We ran the DiskSpeed read loop test continuously to check for maximum temperature with the heat sink installed. At its peak, the drive would reach 85 C which is just 10 C shy from the critical temperature threshold of the model. Most users will not be transferring large files for such long periods, however, but a well-ventilated chassis is definitely recommended to keep temperatures in check.
The heat sink itself can become very hot at over 65 C when the drive is under load. We suspect that removing the graphene foam pad and replacing it with double-sided sticky thermal pads may actually improve the effectiveness of the heat sink even though this would be against the printed instructions.

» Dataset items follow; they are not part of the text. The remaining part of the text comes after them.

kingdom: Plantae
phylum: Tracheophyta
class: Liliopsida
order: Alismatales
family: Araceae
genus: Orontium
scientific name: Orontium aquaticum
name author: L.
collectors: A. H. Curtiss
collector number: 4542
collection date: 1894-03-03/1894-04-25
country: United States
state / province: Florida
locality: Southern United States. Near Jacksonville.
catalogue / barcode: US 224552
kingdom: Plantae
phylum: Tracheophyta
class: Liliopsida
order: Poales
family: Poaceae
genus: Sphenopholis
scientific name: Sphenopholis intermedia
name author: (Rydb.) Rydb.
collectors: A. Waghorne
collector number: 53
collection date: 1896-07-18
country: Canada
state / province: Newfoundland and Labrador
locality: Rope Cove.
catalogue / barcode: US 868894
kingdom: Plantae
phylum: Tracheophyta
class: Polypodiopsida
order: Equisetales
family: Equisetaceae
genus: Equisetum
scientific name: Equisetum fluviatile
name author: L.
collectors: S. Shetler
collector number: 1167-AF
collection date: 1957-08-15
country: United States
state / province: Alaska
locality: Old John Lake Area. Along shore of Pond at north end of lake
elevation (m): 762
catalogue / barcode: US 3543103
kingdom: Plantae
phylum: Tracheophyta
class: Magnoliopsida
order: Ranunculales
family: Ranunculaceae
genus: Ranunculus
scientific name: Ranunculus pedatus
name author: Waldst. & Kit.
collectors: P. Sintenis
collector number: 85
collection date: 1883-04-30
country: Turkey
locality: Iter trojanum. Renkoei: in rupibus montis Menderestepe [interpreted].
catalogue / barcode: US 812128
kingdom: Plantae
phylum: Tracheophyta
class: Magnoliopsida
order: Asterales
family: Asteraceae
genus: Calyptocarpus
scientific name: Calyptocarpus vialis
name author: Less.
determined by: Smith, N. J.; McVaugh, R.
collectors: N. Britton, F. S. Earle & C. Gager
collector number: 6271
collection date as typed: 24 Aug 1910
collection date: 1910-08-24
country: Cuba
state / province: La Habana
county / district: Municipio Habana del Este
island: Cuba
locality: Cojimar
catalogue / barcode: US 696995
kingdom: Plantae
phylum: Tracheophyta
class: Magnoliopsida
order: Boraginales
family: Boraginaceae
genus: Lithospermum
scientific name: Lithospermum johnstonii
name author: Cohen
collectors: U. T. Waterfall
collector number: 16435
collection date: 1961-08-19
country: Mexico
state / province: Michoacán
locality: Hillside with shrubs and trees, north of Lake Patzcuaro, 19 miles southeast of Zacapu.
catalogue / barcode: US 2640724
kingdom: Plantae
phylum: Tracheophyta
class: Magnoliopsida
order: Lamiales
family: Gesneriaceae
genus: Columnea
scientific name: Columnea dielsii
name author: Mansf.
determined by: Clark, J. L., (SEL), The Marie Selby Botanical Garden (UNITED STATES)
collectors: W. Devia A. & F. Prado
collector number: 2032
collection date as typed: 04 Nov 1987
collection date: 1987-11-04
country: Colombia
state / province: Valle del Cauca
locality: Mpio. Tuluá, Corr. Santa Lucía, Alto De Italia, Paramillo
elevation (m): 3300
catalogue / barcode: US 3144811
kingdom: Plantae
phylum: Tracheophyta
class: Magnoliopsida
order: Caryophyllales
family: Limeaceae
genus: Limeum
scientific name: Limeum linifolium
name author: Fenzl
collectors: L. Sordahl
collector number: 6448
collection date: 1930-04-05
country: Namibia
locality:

Though transfer rates on the Predator GM7000 are faster than any PCIe3 SSD when dealing with larger file sizes, performance can be slower when dealing with smaller 4K or 4K-64 clusters. The Samsung PM9A1 is still the faster PCIe4 drive assuming you can find one available. At $349 USD for our 2 TB option, the Acer drive does come a bit cheaper than the 2 TB Samsung 980 Pro or 2 TB Seagate FireCuda 530 at the moment albeit it will entail somewhat slower performance.
Availability is currently limited through major retailers like Amazon at the time of writing. The 512 GB, 1 TB, and 2 TB capacities have an MSRP of $119, $179, and $349 USD, respectively, without the heat sink.